C vitamininin ısıya karşı hassas olduğu hatırlatılarak, bu vitamin içeren sebzelerin mümkün olduğunca çiğ veya az pişmiş tüketilmesi öneriliyor. D vitamininin yağda çözünen bir vitamin olduğuna dikkat çeken uzmanlar, yumurta ve yağlı balık gibi besinlerin sağlıklı yağlarla birlikte tüketildiğinde emilimin arttığını belirtiyor.
Probiyotiklerin yüksek ısıda etkisini kaybettiği vurgulanarak, yoğurt ve kefirin sıcak yemeklere eklenmemesi gerektiği ifade ediliyor.
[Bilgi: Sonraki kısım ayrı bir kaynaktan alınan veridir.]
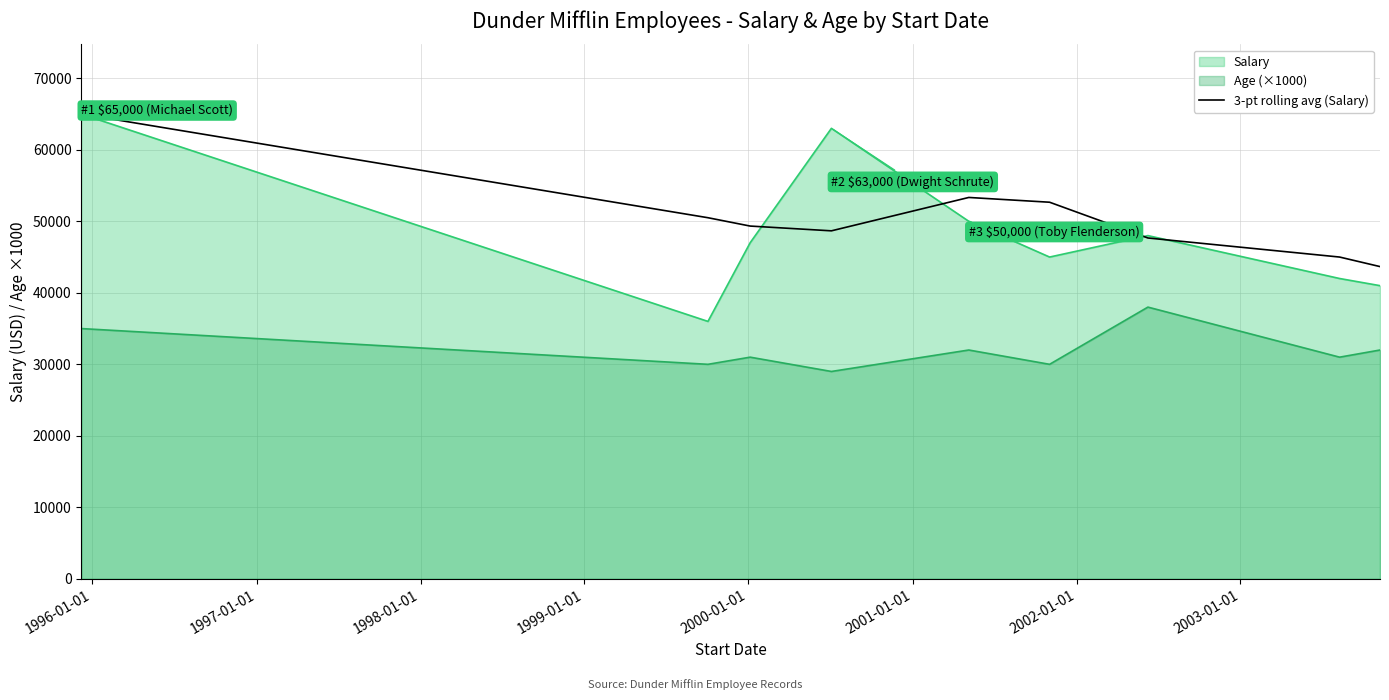

What is the lowest value of the 3-pt rolling avg (Salary) series?

43666.7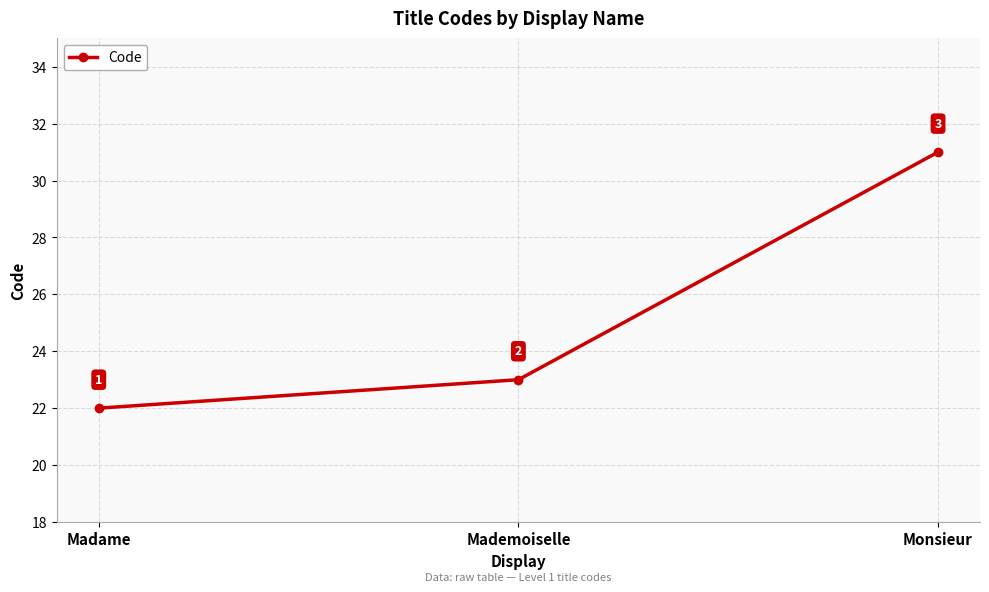

What is the change in value from Madame to Monsieur?

+9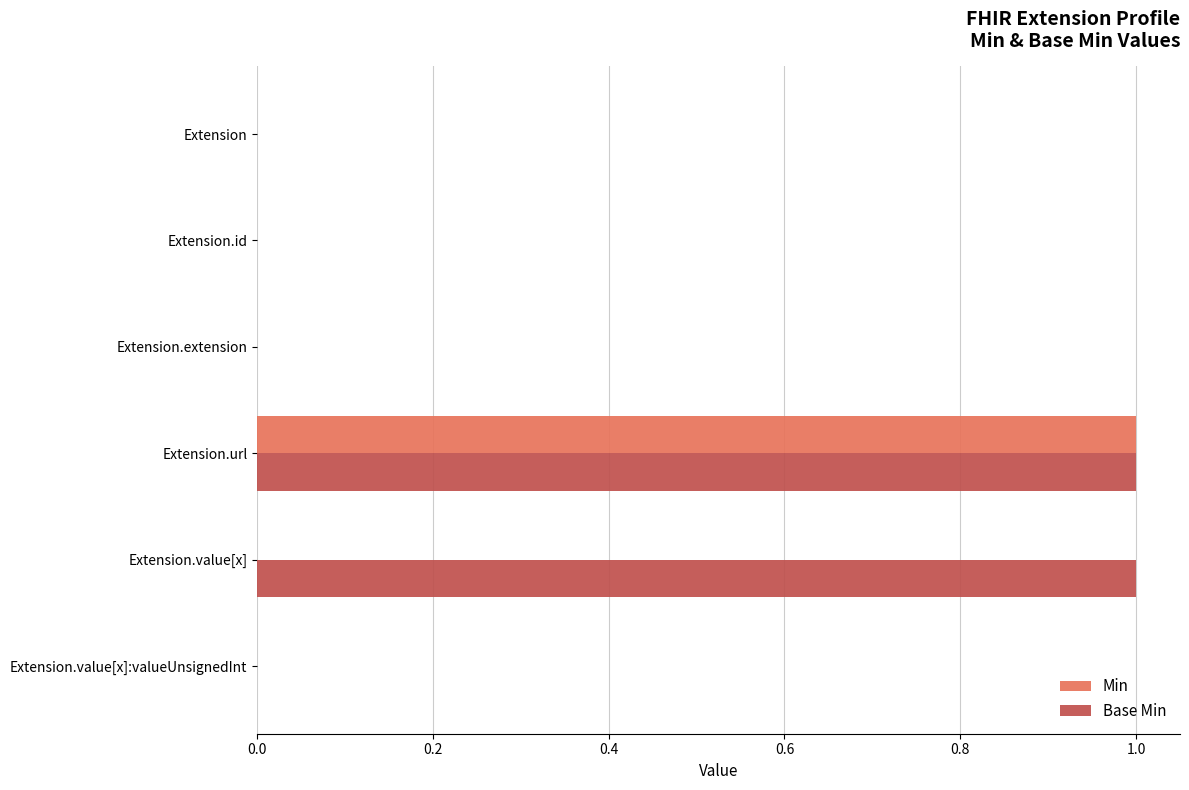

Count the number of data series in this chart.

2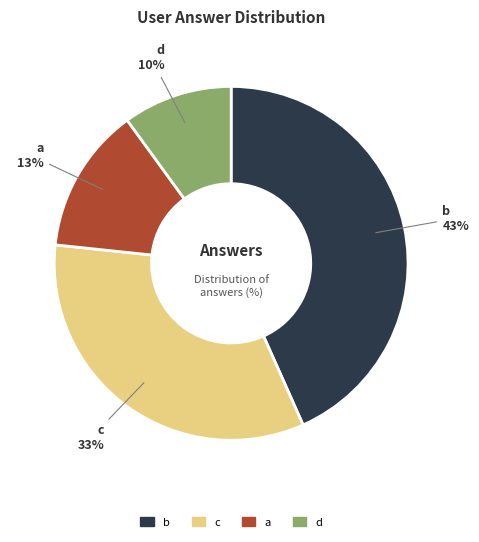

Approximately how many times larger is the value at c compared to a?

2.5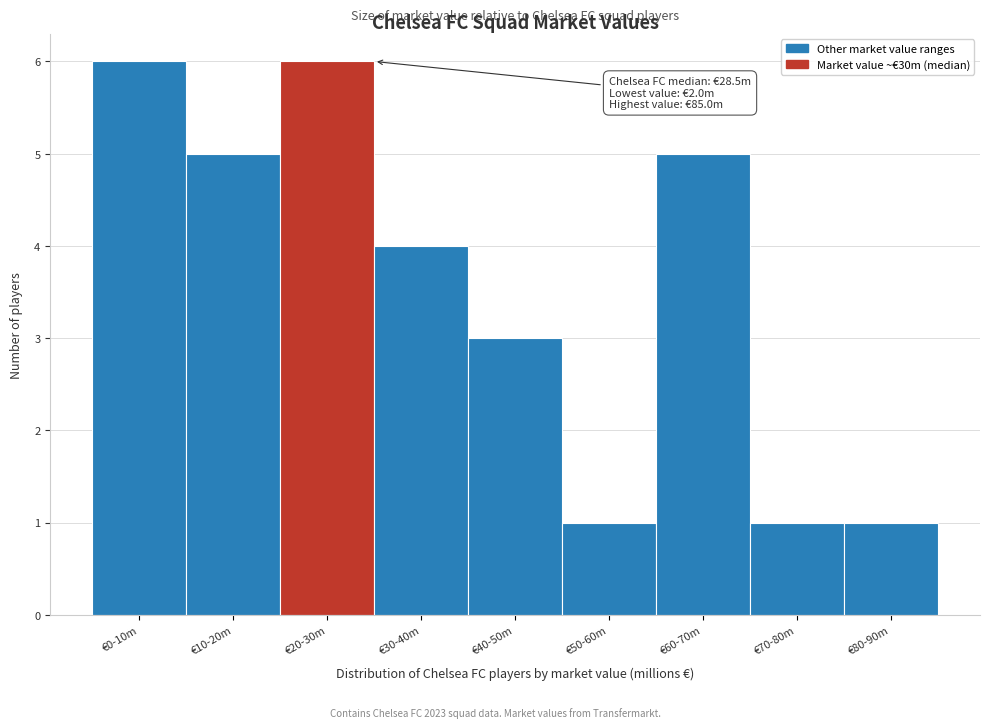

Reading left to right, transcribe all the data shown in this chart.

€0-10m=6	€10-20m=5	€20-30m=6	€30-40m=4	€40-50m=3	€50-60m=1	€60-70m=5	€70-80m=1	€80-90m=1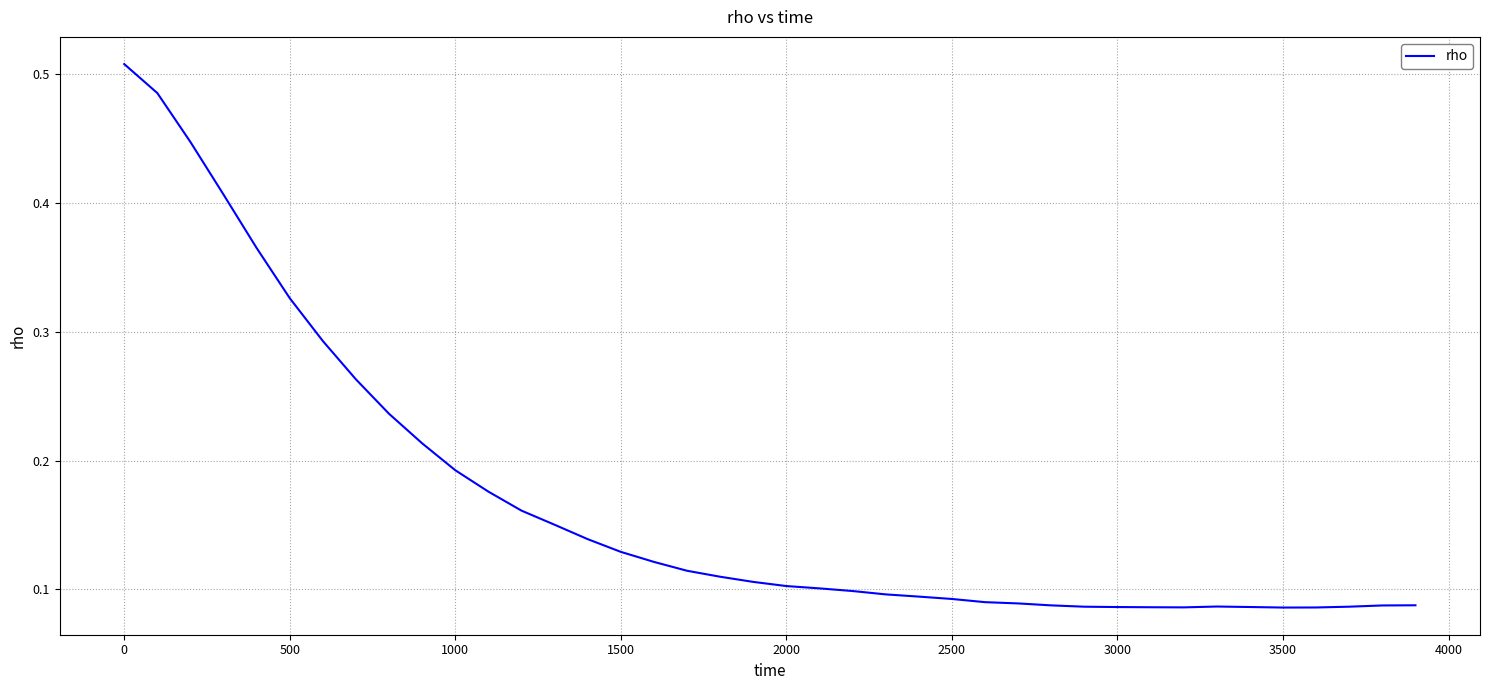

How many lines are shown in the chart?

1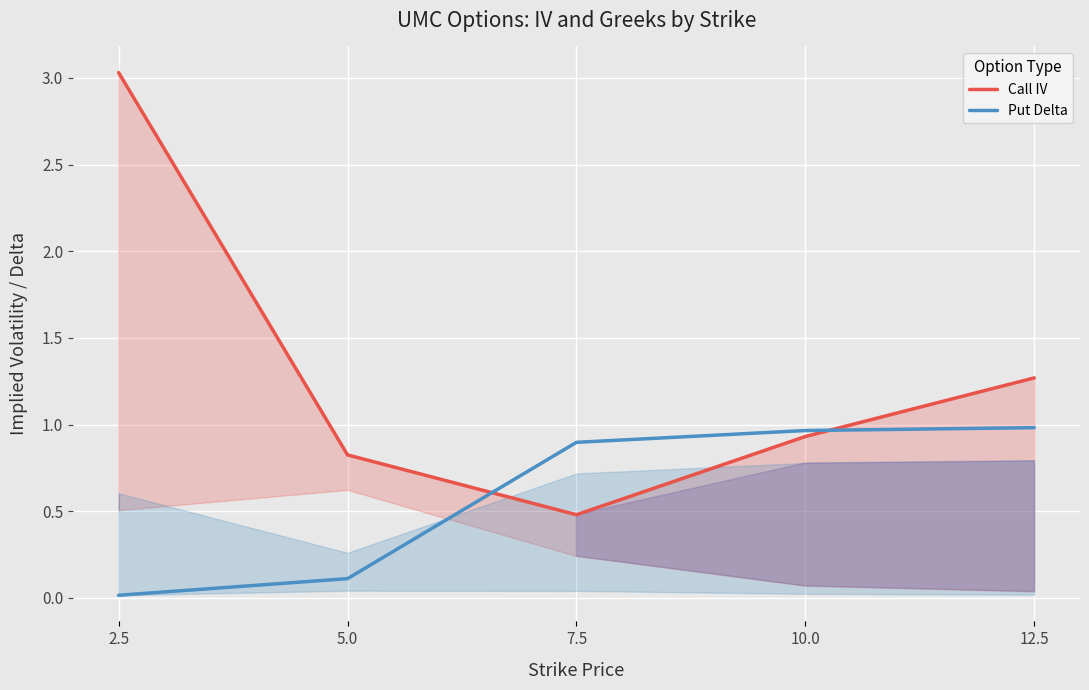

The Call IV series shows 0.5 at 7.5. True or false?

True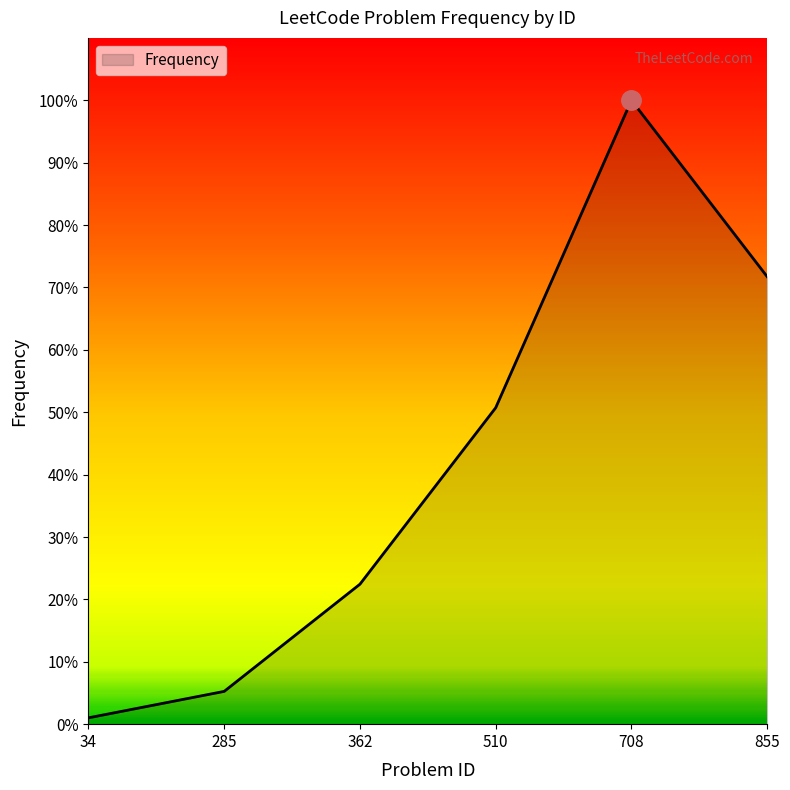

Between 510 and 855, which is larger?

855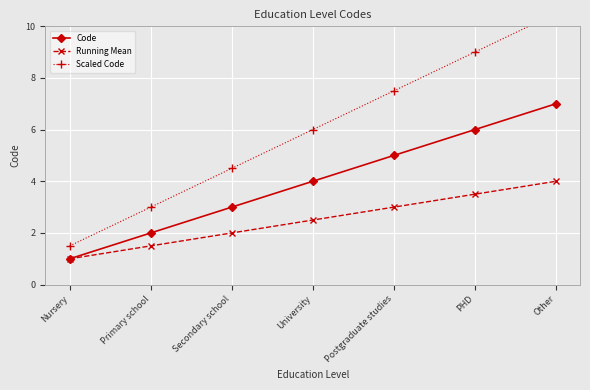

What is the highest value of the Scaled Code series?

10.5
Ayrıca sarımsağın ezildikten sonra birkaç dakika bekletilmesinin bağışıklığı destekleyen allicin maddesini artırdığı belirtiliyor.
Uzmanlara göre rafine şeker, bağışıklık hücrelerinin mikroplarla savaşma kapasitesini saatler boyunca azaltabiliyor. İşlenmiş gıdalar ile yüksek tuz ve trans yağ içeren atıştırmalıkların bağırsak florasını bozarak bağışıklığı olumsuz etkilediği, yetersiz protein tüketiminin ise antikor üretimini azaltarak vücut direncini düşürdüğü ifade ediliyor.
‘Su, uyku ve stres yönetimi de en az beslenme kadar önemli’
Beslenmenin tek başına yeterli olmadığını kaydeden uzmanlar, düzenli su tüketiminin lenf dolaşımını desteklediğini, kaliteli uykunun enfeksiyon riskini azalttığını belirtiyor. Stres yönetiminin, bağışıklık sistemini baskılayan kortizol hormonunun kontrol altında tutulması için kritik olduğu da vurgulanıyor.
Uzmanlar, “Bağışıklığı güçlü tutmak için dengeli beslenme, probiyotik–prebiyotik tüketimi, yeterli vitamin-mineral alımı, şekerden uzak durma, düzenli su içme, uyku ve stres kontrolü bir bütün olarak ele alınmalıdır” değerlendirmesinde bulunuyor.